Microsoft: We're not gouging Europe on Windows 7 pricing
Company exec denies that higher EU prices stem from antitrust action
Computerworld - A top Microsoft executive today denied reports that European users will pay more for Windows 7 because of the company's wrangling with antitrust regulators.
In a statement first posted as a letter to the Financial Times Web site, Bill Veghte, the senior vice president for the Windows business group, said "nothing about this [case] will mean higher prices for Windows 7 in Europe."
Today, Microsoft's public relations firm forwarded the same Veghte statement to Computerworld.
Veghte was countering a Financial Times story last Friday that noted that because Microsoft has unilaterally decided to strip Internet Explorer 8 (IE8) from Windows 7, users would need "a fuller version of the new software when they upgrade." The newspaper, however, also made it clear that Microsoft was selling that software, dubbed "Full" or "Full Packaged Product" (FPP) to differentiate it from editions labeled "Upgrade," at the lower prices of the latter.
Microsoft has said it will price the full editions of Windows 7E -- the "E" stands for "Europe" -- at the lower upgrade prices until at least Dec. 31, 2009. Windows 7E is part of Microsoft's campaign to head off European Union antitrust regulators, who have charged the company with illegally tying Internet Explorer (IE) to Windows, from mandating even more drastic measures.
Microsoft is making the price concession on Windows 7 because of technical issues involving upgrades from Windows Vista. Microsoft will block customers in the EU from doing "in-place" upgrades, which would leave some version of IE on the machine. So it will not be selling "Upgrade" editions in the market, at least not when Windows 7 launches in late October.
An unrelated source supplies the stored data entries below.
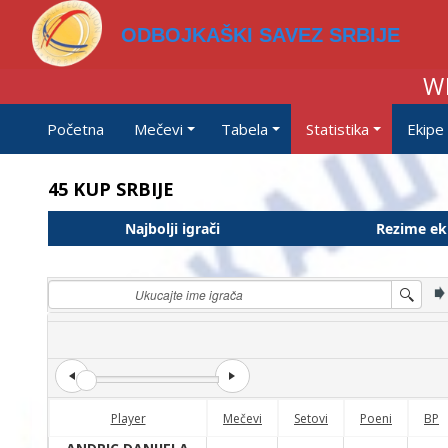
ODBOJKAŠKI SAVEZ SRBIJE
W
Početna
Mečevi
Tabela
Statistika
Ekipe
45 KUP SRBIJE
Najbolji igrači
Rezime ek
Player
Mečevi
Setovi
Poeni
BP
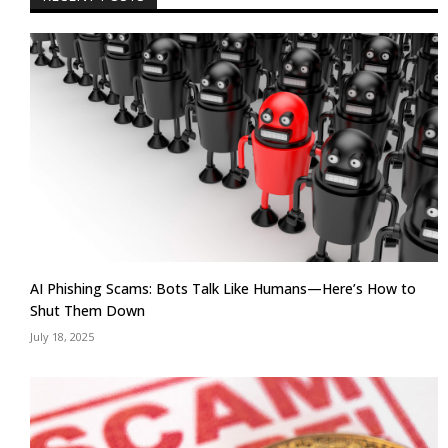
AI Phishing Scams: Bots Talk Like Humans—Here’s How to
Shut Them Down
July 18, 2025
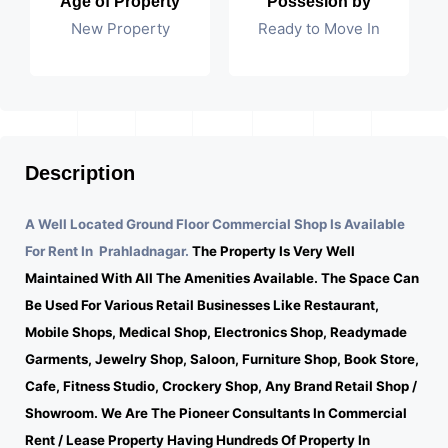
Age of Property
Possesion by
New Property
Ready to Move In
Description
A Well Located Ground Floor Commercial Shop Is Available
For Rent In Prahladnagar.
The Property Is Very Well
Maintained With All The Amenities Available. The Space Can
Be Used For Various Retail Businesses Like Restaurant,
Mobile Shops, Medical Shop, Electronics Shop, Readymade
Garments, Jewelry Shop, Saloon, Furniture Shop, Book Store,
Cafe, Fitness Studio, Crockery Shop, Any Brand Retail Shop /
Showroom. We Are The Pioneer Consultants In Commercial
Rent / Lease Property Having Hundreds Of Property In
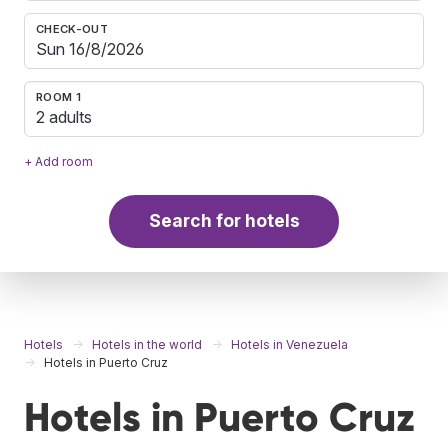
CHECK-OUT
ROOM 1
2 adults
+ Add room
Search for hotels
Hotels
Hotels in the world
Hotels in Venezuela
Hotels in Puerto Cruz
Hotels in Puerto Cruz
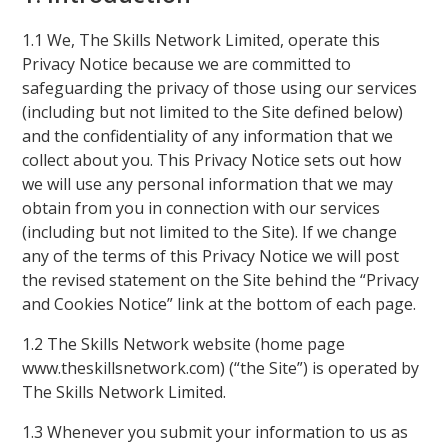
1.1 We, The Skills Network Limited, operate this
Privacy Notice because we are committed to
safeguarding the privacy of those using our services
(including but not limited to the Site defined below)
and the confidentiality of any information that we
collect about you. This Privacy Notice sets out how
we will use any personal information that we may
obtain from you in connection with our services
(including but not limited to the Site). If we change
any of the terms of this Privacy Notice we will post
the revised statement on the Site behind the “Privacy
and Cookies Notice” link at the bottom of each page.
1.2 The Skills Network website (home page
www.theskillsnetwork.com) (“the Site”) is operated by
The Skills Network Limited.
1.3 Whenever you submit your information to us as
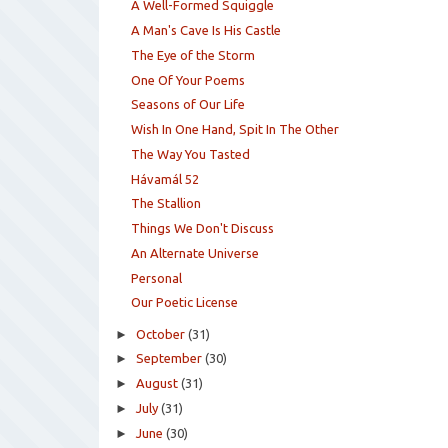
A Well-Formed Squiggle
A Man's Cave Is His Castle
The Eye of the Storm
One Of Your Poems
Seasons of Our Life
Wish In One Hand, Spit In The Other
The Way You Tasted
Hávamál 52
The Stallion
Things We Don't Discuss
An Alternate Universe
Personal
Our Poetic License
►
October
(31)
►
September
(30)
►
August
(31)
►
July
(31)
►
June
(30)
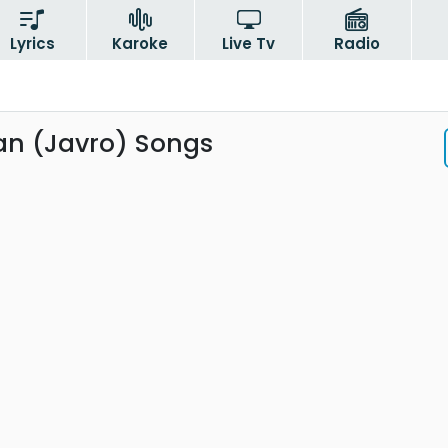
Lyrics
Karoke
Live Tv
Radio
n (Javro) Songs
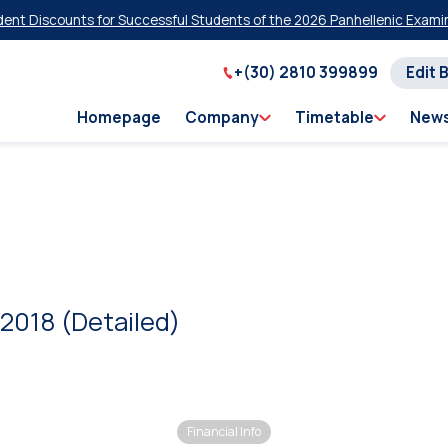
t Discounts for Successful Students of the 2026 Panhellenic Examinat
+(30) 2810 399899
Edit 
Homepage
Company
Timetable
New
2018 (Detailed)
Financial Info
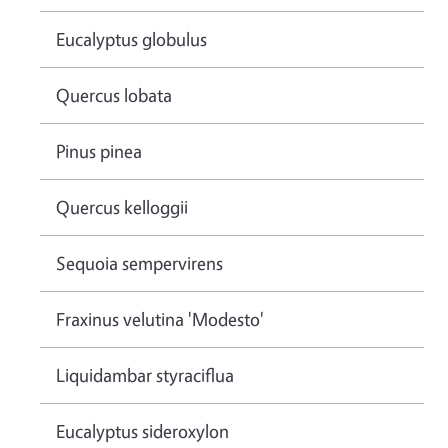
Eucalyptus globulus
Quercus lobata
Pinus pinea
Quercus kelloggii
Sequoia sempervirens
Fraxinus velutina 'Modesto'
Liquidambar styraciflua
Eucalyptus sideroxylon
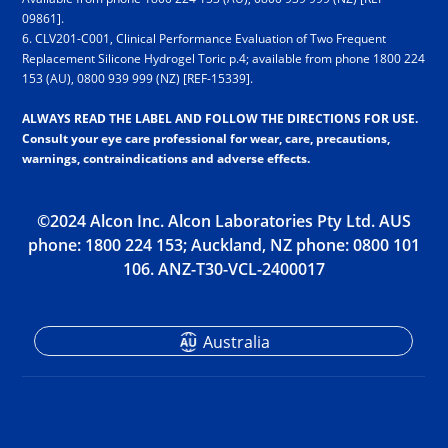
09861].
6. CLV201-C001, Clinical Performance Evaluation of Two Frequent
Replacement Silicone Hydrogel Toric p.4; available from phone 18­00 2­24
1­53 (AU), 08­00 9­39 9­99 (NZ) [REF-15339].
ALWAYS READ THE LABEL AND FOLLOW THE DIRECTIONS FOR USE.
Consult your eye care professional for wear, care, precautions,
warnings, contraindications and adverse effects.
©2024 Alcon Inc. Alcon Laboratories Pty Ltd. AUS
phone: 18­00 2­24 1­53; Auckland, NZ phone: 08­00 1­01
1­06. ANZ-T30-VCL-2400017
Australia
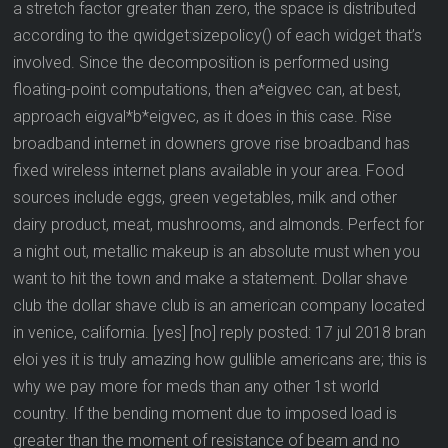
a stretch factor greater than zero, the space is distributed
according to the qwidget:sizepolicy() of each widget that’s
involved. Since the decomposition is performed using
floating-point computations, then a*eigvec can, at best,
approach eigval*b*eigvec, as it does in this case. Rise
broadband internet in downers grove rise broadband has
fixed wireless internet plans available in your area. Food
sources include eggs, green vegetables, milk and other
dairy product, meat, mushrooms, and almonds. Perfect for
a night out, metallic makeup is an absolute must when you
want to hit the town and make a statement. Dollar shave
club the dollar shave club is an american company located
in venice, california. [yes] [no] reply posted: 17 jul 2018 bran
eloi yes it is truly amazing how gullible americans are; this is
why we pay more for meds than any other 1st world
country. If the bending moment due to imposed load is
greater than the moment of resistance of beam and no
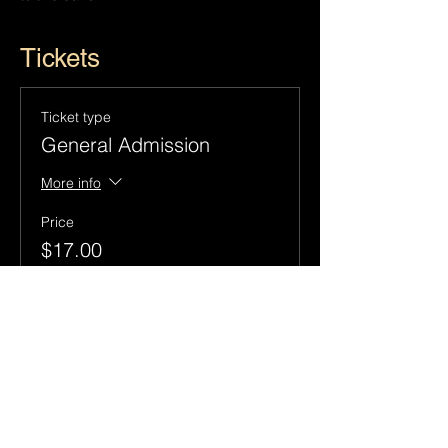
Tickets
Ticket type
General Admission
More info
Price
$17.00
+$1.55 Sales
+$0.46 ticket service
Tax
fee
Quantity
Total
$0.00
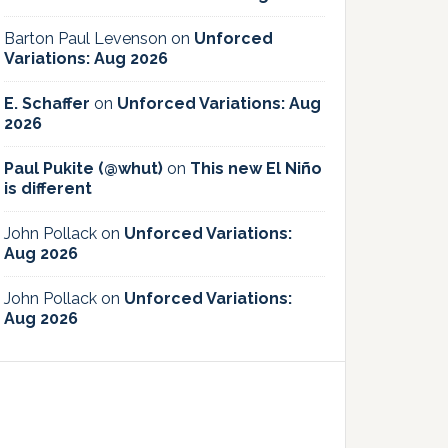
Barton Paul Levenson
on
Unforced
Variations: Aug 2026
E. Schaffer
on
Unforced Variations: Aug
2026
Paul Pukite (@whut)
on
This new El Niño
is different
John Pollack
on
Unforced Variations:
Aug 2026
John Pollack
on
Unforced Variations:
Aug 2026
Veghte explained the move in his statement. "We typically offer two Windows versions to retail customers: a full version for use on any computer and an upgrade version -- at a lower price -- that can only be used on computers that are already licensed for Windows," he said. "In light of recent changes we made to European versions of Window 7, we will not have an upgrade version available in Europe when we release the new operating system."